**TEXT SECTION:**
►

The University of Maryland Medical System (UMMS) and University of Maryland School of Medicine (UMSOM) recently announced an upcoming change to a long existing clinical standard that is expected to have a considerable impact on thousands of Black Americans.
By late January, UMMS will transition to a new standard of evaluating kidney function, eliminating whether a patient is “African American or non-African American” as a factor in determining eligibility for kidney transplantation or treatment.
For many years, medical practitioners— nephrologists in particular— used a metric to estimate glomerular filtration rate (eGFR), which reflects how well someone’s kidneys filter waste. The equation also relies on levels of creatinine, a byproduct of muscle and protein metabolism, from the blood to accurately assess and identify kidney disease.

◄

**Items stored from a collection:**
►

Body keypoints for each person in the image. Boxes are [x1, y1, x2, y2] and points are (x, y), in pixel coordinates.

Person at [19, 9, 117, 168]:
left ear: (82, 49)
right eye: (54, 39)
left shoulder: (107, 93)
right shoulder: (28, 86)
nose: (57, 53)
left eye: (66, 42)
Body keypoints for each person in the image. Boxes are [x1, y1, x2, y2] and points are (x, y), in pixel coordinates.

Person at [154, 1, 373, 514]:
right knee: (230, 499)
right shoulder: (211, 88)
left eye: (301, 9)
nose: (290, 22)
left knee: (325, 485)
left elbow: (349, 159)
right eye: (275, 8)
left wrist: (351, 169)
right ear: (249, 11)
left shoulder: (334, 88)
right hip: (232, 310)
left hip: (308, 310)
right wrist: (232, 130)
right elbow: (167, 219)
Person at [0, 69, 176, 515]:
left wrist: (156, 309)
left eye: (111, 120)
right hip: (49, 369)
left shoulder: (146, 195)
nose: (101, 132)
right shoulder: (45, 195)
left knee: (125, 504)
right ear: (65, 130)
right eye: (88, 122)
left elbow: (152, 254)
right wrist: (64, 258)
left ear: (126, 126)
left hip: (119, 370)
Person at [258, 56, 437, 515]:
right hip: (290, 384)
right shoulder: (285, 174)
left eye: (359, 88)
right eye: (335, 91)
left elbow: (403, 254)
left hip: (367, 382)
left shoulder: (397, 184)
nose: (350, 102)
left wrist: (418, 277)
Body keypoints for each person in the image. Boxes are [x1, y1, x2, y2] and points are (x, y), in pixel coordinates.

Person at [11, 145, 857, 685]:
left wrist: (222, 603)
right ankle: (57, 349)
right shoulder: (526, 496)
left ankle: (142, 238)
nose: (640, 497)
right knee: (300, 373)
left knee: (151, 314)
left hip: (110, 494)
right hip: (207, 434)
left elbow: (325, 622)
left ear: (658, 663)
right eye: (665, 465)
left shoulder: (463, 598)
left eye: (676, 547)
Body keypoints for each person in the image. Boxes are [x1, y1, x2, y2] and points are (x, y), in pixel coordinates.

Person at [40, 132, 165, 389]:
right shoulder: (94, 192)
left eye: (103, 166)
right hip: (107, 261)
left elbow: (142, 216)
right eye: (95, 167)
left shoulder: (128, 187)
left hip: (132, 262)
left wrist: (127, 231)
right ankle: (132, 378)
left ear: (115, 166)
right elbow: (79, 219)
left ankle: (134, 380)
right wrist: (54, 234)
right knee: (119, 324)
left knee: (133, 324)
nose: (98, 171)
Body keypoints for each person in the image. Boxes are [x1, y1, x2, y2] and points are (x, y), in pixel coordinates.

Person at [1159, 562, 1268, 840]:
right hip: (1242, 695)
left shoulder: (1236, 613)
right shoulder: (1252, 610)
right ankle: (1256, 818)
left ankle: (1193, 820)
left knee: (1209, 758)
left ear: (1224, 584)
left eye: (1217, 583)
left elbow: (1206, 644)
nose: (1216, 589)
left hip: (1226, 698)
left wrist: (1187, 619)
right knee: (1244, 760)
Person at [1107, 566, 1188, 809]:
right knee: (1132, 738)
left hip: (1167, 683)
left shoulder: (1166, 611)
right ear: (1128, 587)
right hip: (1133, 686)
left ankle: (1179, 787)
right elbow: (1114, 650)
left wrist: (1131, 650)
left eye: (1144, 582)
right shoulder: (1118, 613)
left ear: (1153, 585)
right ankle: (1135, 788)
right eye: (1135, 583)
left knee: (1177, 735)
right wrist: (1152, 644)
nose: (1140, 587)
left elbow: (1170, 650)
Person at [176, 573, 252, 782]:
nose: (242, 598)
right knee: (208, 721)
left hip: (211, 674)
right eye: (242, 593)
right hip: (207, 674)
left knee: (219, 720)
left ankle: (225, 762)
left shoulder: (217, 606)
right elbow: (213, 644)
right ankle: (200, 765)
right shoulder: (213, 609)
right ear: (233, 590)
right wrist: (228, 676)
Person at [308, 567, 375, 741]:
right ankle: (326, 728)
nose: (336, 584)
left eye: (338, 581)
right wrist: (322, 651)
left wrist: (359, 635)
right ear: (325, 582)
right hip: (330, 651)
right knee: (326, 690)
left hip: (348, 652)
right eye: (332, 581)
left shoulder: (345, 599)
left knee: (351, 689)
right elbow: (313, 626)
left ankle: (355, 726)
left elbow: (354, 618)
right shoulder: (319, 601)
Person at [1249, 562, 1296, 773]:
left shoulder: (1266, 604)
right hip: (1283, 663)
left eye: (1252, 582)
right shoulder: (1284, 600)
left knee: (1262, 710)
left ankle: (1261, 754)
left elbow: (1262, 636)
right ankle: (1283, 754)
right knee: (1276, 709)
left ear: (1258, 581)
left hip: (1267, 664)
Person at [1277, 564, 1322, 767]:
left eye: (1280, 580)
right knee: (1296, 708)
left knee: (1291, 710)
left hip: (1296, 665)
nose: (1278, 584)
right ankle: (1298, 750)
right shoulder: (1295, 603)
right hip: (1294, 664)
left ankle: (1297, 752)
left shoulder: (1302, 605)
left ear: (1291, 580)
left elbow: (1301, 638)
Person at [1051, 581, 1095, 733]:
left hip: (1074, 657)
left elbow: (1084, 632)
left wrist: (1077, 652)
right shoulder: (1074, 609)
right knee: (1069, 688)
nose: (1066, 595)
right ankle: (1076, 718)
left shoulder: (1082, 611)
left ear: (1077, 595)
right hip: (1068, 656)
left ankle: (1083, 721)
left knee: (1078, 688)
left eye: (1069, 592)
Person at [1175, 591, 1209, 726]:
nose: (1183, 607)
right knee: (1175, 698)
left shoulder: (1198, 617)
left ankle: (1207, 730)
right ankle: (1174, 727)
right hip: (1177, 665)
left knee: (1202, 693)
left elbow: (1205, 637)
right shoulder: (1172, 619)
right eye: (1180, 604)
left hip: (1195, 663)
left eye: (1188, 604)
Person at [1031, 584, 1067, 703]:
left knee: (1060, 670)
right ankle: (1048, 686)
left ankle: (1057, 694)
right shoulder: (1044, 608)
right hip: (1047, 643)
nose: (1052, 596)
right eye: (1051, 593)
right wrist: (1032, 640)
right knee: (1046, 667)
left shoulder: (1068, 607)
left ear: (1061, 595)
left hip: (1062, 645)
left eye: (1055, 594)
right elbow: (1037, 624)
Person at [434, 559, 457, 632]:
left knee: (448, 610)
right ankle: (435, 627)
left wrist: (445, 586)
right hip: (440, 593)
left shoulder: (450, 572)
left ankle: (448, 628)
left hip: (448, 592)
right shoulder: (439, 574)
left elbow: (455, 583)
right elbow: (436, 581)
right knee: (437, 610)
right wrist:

◄

**PROBLEM STATEMENT:** From the text on the kidney function standard, repeat the part that opens with the words containing "The University of" and closes with "of Black Americans.". The lines aren't needed for any of the work here.

**REPLY:**
The University of Maryland Medical System (UMMS) and University of Maryland School of Medicine (UMSOM) recently announced an upcoming change to a long existing clinical standard that is expected to have a considerable impact on thousands of Black Americans.